Surrounded by seeds they could have eaten, the caretakers of the collection faced hunger rather than jeopardise the genetic resource. By the end of the 900-day siege, in the spring of 1944, nine of them had died, including the curator of the rice collection. He was found at his desk surrounded by bags of rice. ‘We were the students of Vavilov’, one survivor said, explaining their heroic efforts to protect the seeds. By then, Vavilov was already dead. In 1943, at the age of 55, he was claimed by the very thing that he had spent his life working to prevent – starvation. He died in a Soviet prison and was buried in an unmarked grave”.(Page 54)
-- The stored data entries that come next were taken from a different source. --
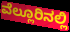
ವೆಲ್ಲೂರಿನಲ್ಲಿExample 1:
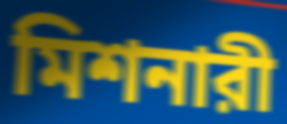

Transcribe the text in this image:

মিশনারী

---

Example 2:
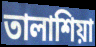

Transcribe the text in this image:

তালাশিয়া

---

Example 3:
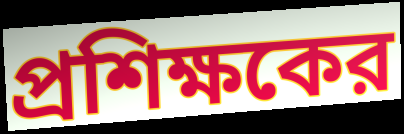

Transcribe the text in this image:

প্রশিক্ষকের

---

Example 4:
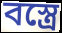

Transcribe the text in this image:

বস্ত্রে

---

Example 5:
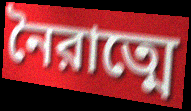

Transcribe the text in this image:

নৈরাত্মে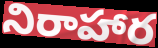
నిరాహార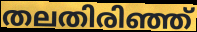
തലതിരിഞ്ഞ്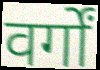
वर्गों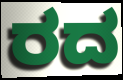
ರದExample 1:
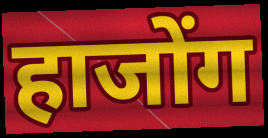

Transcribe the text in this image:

हाजोंग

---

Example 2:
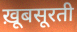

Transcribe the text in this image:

ख़ूबसूरती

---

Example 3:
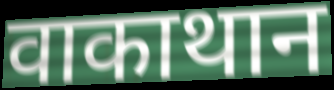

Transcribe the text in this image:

वाकाथान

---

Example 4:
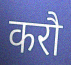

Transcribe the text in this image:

करौ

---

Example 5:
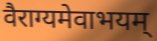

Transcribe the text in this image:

वैराग्यमेवाभयम्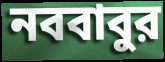
নববাবুরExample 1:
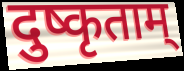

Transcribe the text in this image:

दुष्कृताम्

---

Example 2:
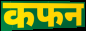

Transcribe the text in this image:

कफन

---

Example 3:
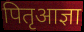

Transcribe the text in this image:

पितृआज्ञा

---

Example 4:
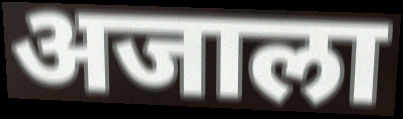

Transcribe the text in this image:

अजाला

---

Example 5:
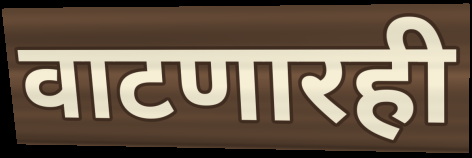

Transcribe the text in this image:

वाटणारही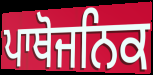
ਪਾਥੋਜਨਿਕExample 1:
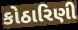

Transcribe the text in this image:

In these times of changing climate, it is more important than ever to respect and nurture biodiversity. Putting all our eggs in one basket has never looked like a more stupid tactic. Vavilov was a true visionary, and was ‘rehabilitated’ in 1955, with the seed collection that his colleagues saved in St Petersburg now bearing his name. He also has a crater on the far side of the moon named for him and his brother. Let’s hope that the ideas that he championed, which have already resulted in seedbanks all over the world, will continue to gain traction. Goodness knows, we need all the diversity that we can get.

‘Eating to Extinction’ is a wonderful book, full of interesting and thought-provoking stories. I’m sure I’ll return to it in a later post.

2 thoughts on “Eating to Extinction by Dan Saladino

  1. Sarah

    I’m so glad I read this! I’d never heard of Nikolai Vavilov. When everything seems to be going to pot (understatement) it’s good to be reminded that there are plenty of people working to safeguard life and diversity. Thank you for posting this.